Air Products and Chemicals Inc. faces a ratings downgrade if it borrows billions to take over a smaller rival, Standard & Poor's Ratings Service said Monday.
The industrial gas company's finances would be weakened significantly it completes an unsolicited offer to buy Airgas Inc. for $7 billion, including $5.1 billion for equity and $1.9 billion in assumed debt, S&P said.
"Based on our review of the preliminary information, we expect that a downgrade of Air Products could involve more than one notch, but is unlikely to jeopardize its investment-grade status," S&P analyst Liley Mehta said in a statement.
S&P rates Air Products at A for long-term debt, and A-1 for short-term corporate credit and senior unsecured debt.
Airgas is rated BBB for long-term corporate credit. S&P said that rating is on CreditWatch because of the possible transaction.
Air Products said Friday it would pay $60 per share for Airgas, and would make a hostile offer if necessary.

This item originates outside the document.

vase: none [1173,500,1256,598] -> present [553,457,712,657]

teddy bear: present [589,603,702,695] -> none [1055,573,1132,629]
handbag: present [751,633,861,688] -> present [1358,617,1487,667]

If the merger is completed, it would create one of the biggest industrial gas companies.
S&P said the potential damage to Air Products' finances might not be permanent. It said benefits from the proposed merger could help pay down the debt quickly.
"Its scale, product mix and geographic footprint would all be augmented, fortifying Air Products' already leading market positions," S&P said. It added that cost synergies could bring in "around $250 million by the end of year two."
Air Products has secured short-term credit that could be used to finance the Airgas deal until permanent financing is put in place.
The acquisition would mark a reversal for Air Products, which sold its U.S. packaged gases business to Airgas in 2002.